In our view, the claims about the demise of the carbon-based professional worker can be described by the famous Mark Twain misquote: “The news of my death is greatly exaggerated.” At the same time, the claims that any role for which a cognitive application replaces a human worker will open up other tasks for that human worker are Pollyannaish to a fault. There is no question that job contents and alignments will face a period of significant change, but in the near to medium term, machines will continue to be supportive of people functions, not the other way around.

Overall, what impact might cognitive computing have on our lives as consumers, citizens, parents, etc.? We’ve already been alerted to trends by the entertainment world, in movies like 2013’s Her, which depicts the development of a man’s relationship with his super-intelligent digital assistant/love object. Let’s call that a vision firmly in the realm of fantasy at this stage. But the development of digital assistants across more and more areas of life is a trend already firmly established.

In Apple’s Siri, Google’s Now, Amazon’s Echo and Microsoft’s Cortana, we see shipping semi-cognitive products engaged with mass audiences. While those products currently have trouble demonstrating competence, much less super-intelligence like the operating system depicted in Her, their improvements have been steady and impressive in specific areas. At the same time, major advances in technology around challenging cognitive functions, like image recognition and machine translation, have enhanced the capabilities of a variety of consumer and business applications.

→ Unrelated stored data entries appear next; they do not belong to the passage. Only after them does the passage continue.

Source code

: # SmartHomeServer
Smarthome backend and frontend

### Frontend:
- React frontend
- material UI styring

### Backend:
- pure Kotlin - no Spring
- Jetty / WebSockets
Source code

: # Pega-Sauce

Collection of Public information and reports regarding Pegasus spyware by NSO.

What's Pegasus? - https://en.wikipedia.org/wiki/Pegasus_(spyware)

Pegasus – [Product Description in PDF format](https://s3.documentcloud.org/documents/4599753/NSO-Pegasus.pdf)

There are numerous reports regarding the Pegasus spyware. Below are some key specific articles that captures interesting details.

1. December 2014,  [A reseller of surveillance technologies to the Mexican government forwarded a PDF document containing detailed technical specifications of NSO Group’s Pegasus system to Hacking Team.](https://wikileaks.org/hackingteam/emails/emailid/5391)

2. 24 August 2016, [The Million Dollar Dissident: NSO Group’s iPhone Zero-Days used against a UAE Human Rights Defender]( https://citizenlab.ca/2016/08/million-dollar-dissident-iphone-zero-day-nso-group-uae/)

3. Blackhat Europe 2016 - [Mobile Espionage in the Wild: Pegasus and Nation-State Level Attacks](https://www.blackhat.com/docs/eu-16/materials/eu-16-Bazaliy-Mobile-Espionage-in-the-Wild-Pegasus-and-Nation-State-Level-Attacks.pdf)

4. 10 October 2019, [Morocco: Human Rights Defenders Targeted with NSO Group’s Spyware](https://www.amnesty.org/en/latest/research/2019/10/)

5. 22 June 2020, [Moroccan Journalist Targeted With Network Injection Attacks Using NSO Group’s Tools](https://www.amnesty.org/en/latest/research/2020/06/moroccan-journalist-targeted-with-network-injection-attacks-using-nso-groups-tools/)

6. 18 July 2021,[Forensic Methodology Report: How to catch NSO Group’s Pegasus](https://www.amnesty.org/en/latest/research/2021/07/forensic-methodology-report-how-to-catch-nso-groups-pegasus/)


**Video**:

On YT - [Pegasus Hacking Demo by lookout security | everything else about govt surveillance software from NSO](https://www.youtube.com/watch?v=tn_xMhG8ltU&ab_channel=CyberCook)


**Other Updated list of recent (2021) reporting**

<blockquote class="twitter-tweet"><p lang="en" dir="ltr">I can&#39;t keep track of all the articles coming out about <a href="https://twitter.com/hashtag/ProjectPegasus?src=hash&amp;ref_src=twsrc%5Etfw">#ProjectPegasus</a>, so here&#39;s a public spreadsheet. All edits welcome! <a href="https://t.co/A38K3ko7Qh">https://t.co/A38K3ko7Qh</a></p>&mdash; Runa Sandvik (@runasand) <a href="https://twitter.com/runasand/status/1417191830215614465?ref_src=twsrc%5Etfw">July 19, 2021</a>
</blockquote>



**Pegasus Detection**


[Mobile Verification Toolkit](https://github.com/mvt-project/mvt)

Cognitive computing today is like the embryonic chick beginning to peck its way out of the egg. No amount of overheated journalism will bring it out faster than its natural cadence. In what we read and hear today, neither the most optimistic visions nor the direst prophesies of doom will come to pass. What we can state will happen is that smart people will be getting better ideas about how these cognitive technologies and approaches can be bent to solve intrinsic human problems—natural ones and those that people have created. The trick will be to be smart about the new problems that cognitive tools will create, as well as enthusiastic about the advances they will bring.